Once you can do that, you might ask if there are similar transforms for energy and momentum. Remember that the kinetic energy of a moving object is KE = \frac{1}{2} mv^2. The momentum is just p=mv. If we know these values in one reference frame, can we calculate them in another?

The answer is yes, and the Lorentz transforms for momentum and energy are very similar to those for time and space.

E' = \gamma (E + vp)
p' = \gamma (p + \frac{vE}{c^2})

Let’s go back to our two hockey players on the ice. The goalie measures the velocity of the puck, its energy, and its momentum. We know that the winger sees a puck velocity of v. They should see energy and momentum that corresponds with that velocity.
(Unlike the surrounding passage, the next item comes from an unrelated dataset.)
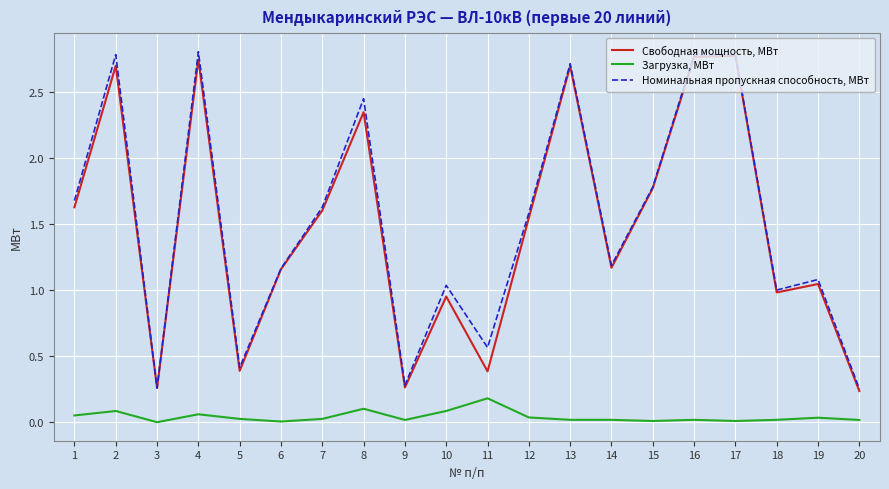

At how many categories does at least one series exceed 0?

20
Imagine now that the winger is skating along at the same velocity as the puck. Then Galileo would say that the winger measures a kinetic energy of KE = 0 and momentum of p = 0.

Let’s assume the winger is skating at a speed that’s small relative to c, so \gamma \approx 1. If the winger uses the Lorentz transforms to see what the goalie measures for energy and momentum, the winger calculates:

Energy measured by goalie (as incorrectly predicted by winger):
E' = \gamma (E + vp) \approx 1*(0+0v) = 0
Momentum measured by goalie (as *incorrectly* predicted by winger):
p' = \gamma (p + \frac{Ev}{c^2}) \approx 1*(0+\frac{0v}{c^2}) = 0

But the goalie actually sees the puck moving at velocity v and measures:

Energy actually measured by goalie = \frac{1}{2}mv^2 \neq 0
Momentum actually measured by goalie = mv \neq 0

This is no good. We want our transforms to all work nicely in every case. The way we fix this is by positing a rest energy. The puck at rest needs to have energy that transforms to what the goalie measures, so we can just back it out from the Lorentz transform and what we know the goalie sees.

Assume there exists a rest energy, E = mc^2

Then the winger makes some different predictions given his own measured rest mass.

Energy measured by goalie (as predicted by winger):
E' = \gamma (E + vp) \approx 1*(mc^2+v*0) = mc^2
Momentum measured by goalie (as predicted by winger):
p' = \gamma (p + \frac{Ev}{c^2}) \approx 1*(0+\frac{mc^2v}{c^2}) = mv

Note that we approximated \gamma as 1, and since the additional energy \frac{1}{2}mv^2 is so small relative to the rest energy, it washes out in the energy conversion.

So we see that the idea of a rest energy is needed in order for reference frame transformations in special relativity to correctly predict the energy and momentum that would be measured in other frames.